The results presented in this study indicate that, although the PRESTO technique currently outperforms DL methods in terms of accuracy, the latter show significant potential for analyzing sine dwell excitations during flutter tests. This represents a promising advance, in particular for transonic regime envelope expansion. The main advantage of deep learning techniques lies in their extraordinarily short processing times compared to PRESTO and Laplace Wavelet Matching Pursuit. This makes them highly suitable for real-time analysis during flight tests, where rapid decision-making is critical.

When comparing the deep learning techniques, no single method demonstrated clearly superior performance. While the increased complexity of CNNs led to slightly better results in some cases, the necessity to artificially construct a 2D input matrix with redundant data probably impacted the benefits of this architecture. Consequently, the improvements in accuracy were not proportional to the additional architectural complexity, as seen when comparing the performance of the simplest MLP configuration (20 neurons) with the most sophisticated CNN, which did not yield the expected gains in performance.

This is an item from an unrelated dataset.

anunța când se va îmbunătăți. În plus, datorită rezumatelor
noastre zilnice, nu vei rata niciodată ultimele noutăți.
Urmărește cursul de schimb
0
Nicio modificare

This observation suggests that further refinement of the architecture may be necessary. Potential modifications may include redesigning the input and output layers to better capture the relationships between parameters or adopting a multi-network approach. For example, individual networks could be dedicated to identifying specific parameters, and their outputs could be integrated into a higher-level network along with the input data. This hierarchical approach would resemble the iterative structure of the PRESTO technique, potentially leading to more accurate and efficient parameter identification.

6. Conclusions

This study explored the application of deep learning techniques for identifying aeroelastic flutter parameters from sine dwell excitations, presenting a potential alternative to traditional methods such as PRESTO and Laplace Wavelet Matching Pursuit. The findings highlight several advantages and challenges associated with the application of deep learning techniques.

Deep learning techniques, particularly MLPs, DNNs, and CNNs, demonstrate significant potential due to their extraordinarily short processing times, which entitles them as a promising solution for real-time analysis during flight tests, in particular during the transonic regime, where the numerical models cannot provide a reliable estimation of the aeroelastic behavior. However, in terms of accuracy, the traditional PRESTO method outperforms the evaluated deep learning models, whose performance is comparable to, or slightly better than, Laplace Wavelet Matching Pursuit. This highlights the necessity for further refinement before deep learning can fully replace established methods.

The analysis revealed no substantial differences in accuracy among the tested deep learning architectures, despite the varying levels of complexity. For example, while CNNs showed slightly better results in some cases, their higher computational demands and the need for redundant input data limited their overall effectiveness. This lack of a clear performance advantage among architectures suggests that the current designs may not be fully optimized for the specific challenges posed by flutter parameter identification.

To address these limitations, future work should focus on redesigning the input and output layers of the networks and potentially adopting a multi-network architecture. Specialized networks dedicated to identifying specific parameters, followed by a higher-level network to integrate these results, could improve accuracy and efficiency.